= EXTRACTED ENTRIES =
+===+

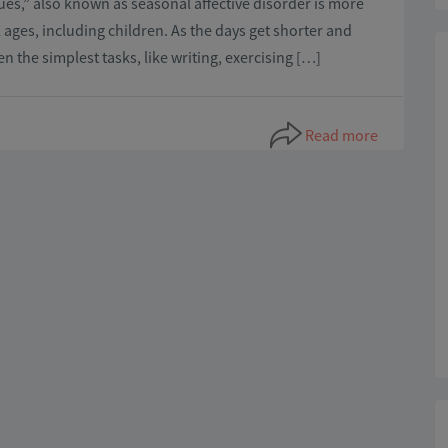
blues,” also known as seasonal affective disorder is more
ages, including children. As the days get shorter and
ven the simplest tasks, like writing, exercising […]
Read more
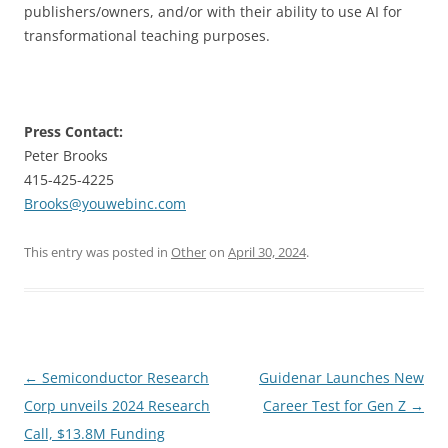
publishers/owners, and/or with their ability to use AI for
transformational teaching purposes.
Press Contact:
Peter Brooks
415-425-4225
Brooks@youwebinc.com
This entry was posted in
Other
on
April 30, 2024
.
Post
←
Semiconductor Research
Guidenar Launches New
navigation
Corp unveils 2024 Research
Career Test for Gen Z
→
Call, $13.8M Funding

+===+

= TASK INSTRUCTIONS =
The answer should be one number, the count of lines in the data that include the string "more".

= EXERCISE ANSWER =
2